My encouragement to you today is to choose wisely as to which thoughts will become your meditation in times of trouble. God has thoughts towards you. He declares them in Jeremiah 29:11. His thoughts are about giving you hope and a future, not despair and destruction. If you have been clinging to the thought that what you are going through is permanent, reject it. Speak to yourself if you have to. Remind yourself that this is a season, and seasons change. It is not as important when you get through it as how you get through it. Get through it with your faith intact. Trust in God. He orders your steps and makes your paths straight. He will be with you, even in the dentist chair.

Thursday, May 8, 2008

Mother's Day

Mother's Day is now upon us and I hope that you have all thought about what you are going to do to show respect and affection to your mothers. I got my present for my mother in the mail today and am looking forward to giving it to her this weekend. I want to take this opportunity on this blog to say how blessed I have been to have a Godly mother who has been a great example of Christ to her children. Things have not always been easy for our family, but my mom always made sure they were fun. People say that I take after my mother in many ways. I take that as a compliment and do not mind it at all. The older I get, the more I feel like my father though. That too would be a compliment for me. 

I do not know that much about child rearing since I do not have one of my own. But you do not have to be experienced to be knowledgeable of the fact that the role of a mother in a child's life is extremely important. To all of you mothers out there (like Christy Jackson...told you I would put your name in this time...) I want to salute you and tell you that whatever sacrifices you may have to make to see your children become the man and woman of God that they are destined to become is worth it! You have been given a grave responsibility and God is counting on you to be an example of Christ. You do not have to be perfect, just loving. My mother is not and never was perfect. But she lived a life of humility before God that let me know that in her imperfection, God was making her strong. So trust God and let Him show you how to raise your children in the fear and admonition of the Lord. 

Happy Mother's Day

Monday, May 5, 2008

"Been Long Time"

I am sorry that it has been so long since I have written anything on here. We have been in a time of physical transition moving our offices across the street. This has been exciting while at the same time a little rattling since "the train must keep moving" so to speak.

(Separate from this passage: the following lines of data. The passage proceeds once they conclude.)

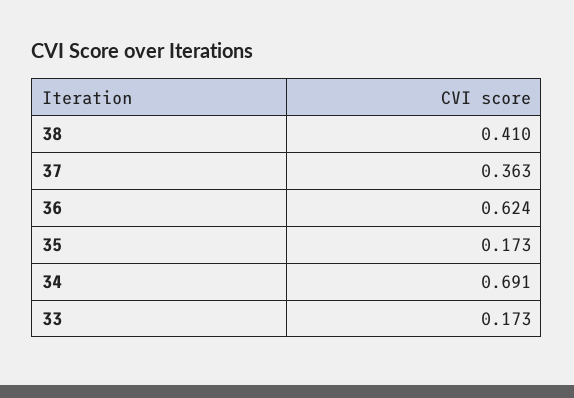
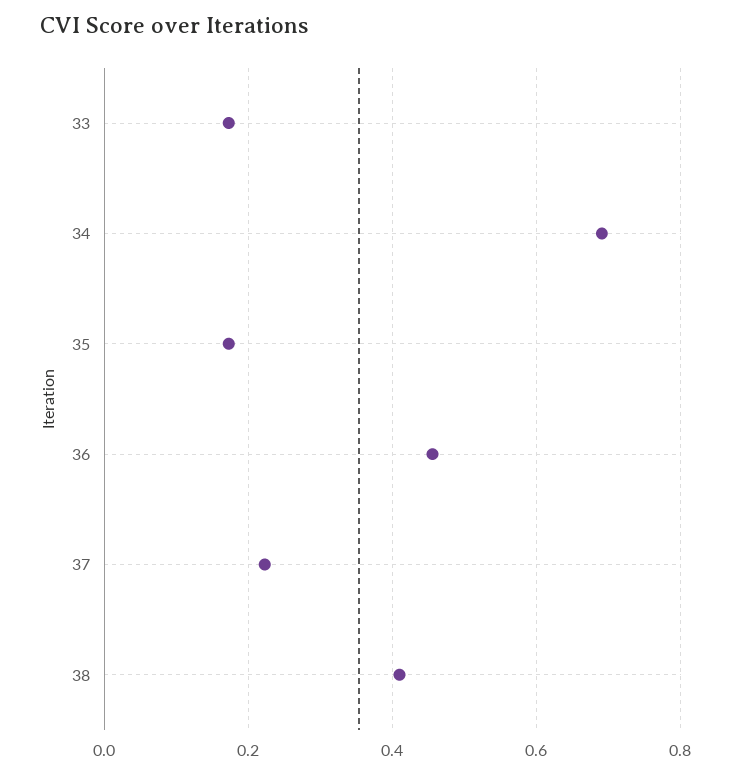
  {
    "38": 0.41,
-   "37": 0.363,
+   "37": 0.22,
-   "36": 0.624,
+   "36": 0.46,
    "35": 0.173,
    "34": 0.691,
    "33": 0.173
  }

I wanted to just take a moment today to write about being thankful. Pastor Rick's message yesterday indeed inspired this blog. I want to say how thankful I am for my wife, my family, my friends, and my church. I am a blessed person. God has given me so much grace and mercy and I am in awe of the fact that He has blessed me the way He has blessed me. Sometimes it is so easy to focus on the areas in our life that "hurt" and forget about the areas that are so blessed and strong. So today I will not complain about pain...I will instead rejoice and give thanks for God's many blessings. Maybe you can try that too!!